From as high as 120 feet, ospreys will dive, feet first, and often completely submerge, aided by uniquely dislocatable shoulder joints, underwater vision and closing nostrils. Fish have little chance of escape from the tight grip of spiny-spiked talons. Ospreys then rotate their prey face forward for streamlined flight back to the nest. Brilliant adaptation is a theme that runs through fish stories.
Though eagles are perhaps slightly less sporting than ospreys, their fishing know-how is not to be diminished. They will perch on shoreline snags contentedly for hours, and then suddenly arrow across a bay, plunging and lifting again with a writhing tail. With their ability to see fish from several hundred feet away – some purport as far as two miles even – and with a diving speed between 125 and 200 miles an hour, they are taloned clippers.
They aren’t above shortcuts though: Rather than always fishing for themselves, they have no trouble pilfering from others, whether catch dropped from another raptor, stolen directly from their talons, or snagged off Captain Ed’s boat. I once watched a bald eagle patiently wait over open water in an otherwise frozen bay until a raven began circling overhead. When the eagle flew up to dissuade the raven, a fish left the cover of ice and another eagle swooped down to lift dinner.
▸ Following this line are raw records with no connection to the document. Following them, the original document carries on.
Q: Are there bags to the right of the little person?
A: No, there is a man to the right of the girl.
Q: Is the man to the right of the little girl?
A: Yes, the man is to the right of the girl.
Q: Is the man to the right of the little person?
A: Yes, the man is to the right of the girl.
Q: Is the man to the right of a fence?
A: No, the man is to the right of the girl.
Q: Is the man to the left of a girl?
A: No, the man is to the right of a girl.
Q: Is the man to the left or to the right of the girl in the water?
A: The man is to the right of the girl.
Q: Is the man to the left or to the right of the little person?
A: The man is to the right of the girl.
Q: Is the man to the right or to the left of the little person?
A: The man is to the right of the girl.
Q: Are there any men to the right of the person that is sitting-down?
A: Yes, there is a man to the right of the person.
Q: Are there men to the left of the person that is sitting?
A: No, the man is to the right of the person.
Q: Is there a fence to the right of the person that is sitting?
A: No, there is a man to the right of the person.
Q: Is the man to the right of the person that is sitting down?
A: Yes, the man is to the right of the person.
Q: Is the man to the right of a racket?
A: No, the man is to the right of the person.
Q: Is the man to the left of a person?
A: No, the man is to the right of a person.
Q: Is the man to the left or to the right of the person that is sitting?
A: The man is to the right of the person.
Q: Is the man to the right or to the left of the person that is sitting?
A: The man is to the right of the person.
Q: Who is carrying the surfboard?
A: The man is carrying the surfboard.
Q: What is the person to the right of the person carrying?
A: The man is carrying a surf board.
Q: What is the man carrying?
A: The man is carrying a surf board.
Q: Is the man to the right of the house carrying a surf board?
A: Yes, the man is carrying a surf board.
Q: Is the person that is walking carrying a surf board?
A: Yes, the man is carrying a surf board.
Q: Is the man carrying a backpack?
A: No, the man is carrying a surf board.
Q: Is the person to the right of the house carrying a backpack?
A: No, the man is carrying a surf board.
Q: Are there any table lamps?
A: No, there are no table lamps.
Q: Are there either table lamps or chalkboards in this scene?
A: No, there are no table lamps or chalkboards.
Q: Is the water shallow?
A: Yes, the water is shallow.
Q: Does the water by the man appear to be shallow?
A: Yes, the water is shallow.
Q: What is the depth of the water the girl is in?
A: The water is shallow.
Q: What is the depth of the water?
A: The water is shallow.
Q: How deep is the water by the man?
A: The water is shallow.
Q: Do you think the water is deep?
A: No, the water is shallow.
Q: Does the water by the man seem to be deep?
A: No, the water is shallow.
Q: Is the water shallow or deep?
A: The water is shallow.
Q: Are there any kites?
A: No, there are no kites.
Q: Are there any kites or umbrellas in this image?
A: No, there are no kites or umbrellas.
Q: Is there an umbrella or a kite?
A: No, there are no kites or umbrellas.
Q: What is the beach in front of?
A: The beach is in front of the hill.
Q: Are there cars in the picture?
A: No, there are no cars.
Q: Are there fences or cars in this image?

A fable to heed, indeed.
Also in this fish story hall of fame are herons – keepers of bays, inlets and estuaries. They wade in measured meditation like agile fly fishermen casting sidelong glances for movement beneath the surface. Statuesque, stealth and often in solitary stoicism, they stalk and strike with whip-sharp accuracy, and then shake impaled fish to relax their sharp spines before swallowing them whole. They are clearly suited to fish, too, with long wading legs, dagger-like bills and chest feathers called “powder down” that they use to remove fish slime and oils after successful catches. Talk about resolution.
If herons are the bay watch, kingfishers are the royal guards. With an apropos name, these regal sentries who eat mostly small fish often mount atop power lines, snags, or other perches in sit-and-wait predation, or patrol tributaries and shorelines. Unlike herons that shake their prey, kingfishers billy club them against their perch before swallowing them whole.
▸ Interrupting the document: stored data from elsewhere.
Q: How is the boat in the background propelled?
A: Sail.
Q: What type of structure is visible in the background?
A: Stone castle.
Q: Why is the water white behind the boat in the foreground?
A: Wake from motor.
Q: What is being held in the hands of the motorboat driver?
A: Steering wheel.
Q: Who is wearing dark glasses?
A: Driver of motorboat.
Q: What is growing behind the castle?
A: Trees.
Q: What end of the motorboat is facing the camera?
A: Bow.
A whole cast of other piscivorous characters also take advantage of the lake’s offerings. Grebes, loons, mergansers and various waterfowl chase schools of baitfish. Caspian terns were among the most abundant fish-eating waterbirds counted in 2014 Clark Fork Delta Restoration surveys. Cormorants have been frequenting the flyway. And as the Gillespies related, seagulls commonly engage anglers in unwelcomed tugs-of-war.
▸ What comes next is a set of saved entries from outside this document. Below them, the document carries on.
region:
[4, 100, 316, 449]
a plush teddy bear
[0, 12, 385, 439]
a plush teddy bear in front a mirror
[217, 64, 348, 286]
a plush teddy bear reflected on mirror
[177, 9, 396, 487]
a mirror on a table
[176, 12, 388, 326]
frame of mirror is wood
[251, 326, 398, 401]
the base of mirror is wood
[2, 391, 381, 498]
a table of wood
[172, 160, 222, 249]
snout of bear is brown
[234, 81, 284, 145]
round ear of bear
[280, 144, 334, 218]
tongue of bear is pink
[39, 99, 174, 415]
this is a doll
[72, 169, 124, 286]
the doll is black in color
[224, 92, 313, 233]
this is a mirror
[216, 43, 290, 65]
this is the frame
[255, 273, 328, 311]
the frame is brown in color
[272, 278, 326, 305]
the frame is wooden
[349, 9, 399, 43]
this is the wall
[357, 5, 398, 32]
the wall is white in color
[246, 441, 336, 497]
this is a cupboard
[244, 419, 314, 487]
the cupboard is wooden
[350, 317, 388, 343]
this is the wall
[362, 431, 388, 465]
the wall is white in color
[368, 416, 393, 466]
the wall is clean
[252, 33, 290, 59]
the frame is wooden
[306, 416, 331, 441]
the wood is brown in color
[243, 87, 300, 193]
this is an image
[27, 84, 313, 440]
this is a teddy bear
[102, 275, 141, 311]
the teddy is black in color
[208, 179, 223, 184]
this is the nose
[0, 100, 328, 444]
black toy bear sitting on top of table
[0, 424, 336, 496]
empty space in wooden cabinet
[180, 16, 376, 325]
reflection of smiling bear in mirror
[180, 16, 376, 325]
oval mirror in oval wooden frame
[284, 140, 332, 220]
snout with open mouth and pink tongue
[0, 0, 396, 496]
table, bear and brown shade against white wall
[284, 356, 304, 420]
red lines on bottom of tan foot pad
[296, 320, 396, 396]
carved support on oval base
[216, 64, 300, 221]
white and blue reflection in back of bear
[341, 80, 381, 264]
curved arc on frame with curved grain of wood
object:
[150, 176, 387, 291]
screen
This narrative would be incomplete, though, without mentioning the more covert piscivorous mammals, such as river otters that eat slow-moving, mid-size fish; or raccoons – like opportunistic dogs awaiting scraps from above – that glean eagles’ and ospreys’ dropped fish. During the fall kokanee spawn, bear populations around tributaries swell as they attempt to fill bellies for hibernation. A biologist friend described the benefits of this give-and-take: Think fish meal fertilizer scat scattered about.
Idaho Fish and Game Regional Fishery Manager Jim Fredericks also stressed these connections. He emphasized how maintaining a fishery of native species – with bull trout, cutthroat and kokanee running up tributaries to spawn – also sustains bears, coyotes, mink and others, as opposed to a fishery of deepwater species that are virtually unavailable to predators.
Fish have been protagonists in legends of survival since before the first peoples told them around fires, and continue today. We all share these singular waters in an epic scene stocked with tales that involve the feathered, furred and adrenaline-fueled. Our task is to ensure continuance of them all.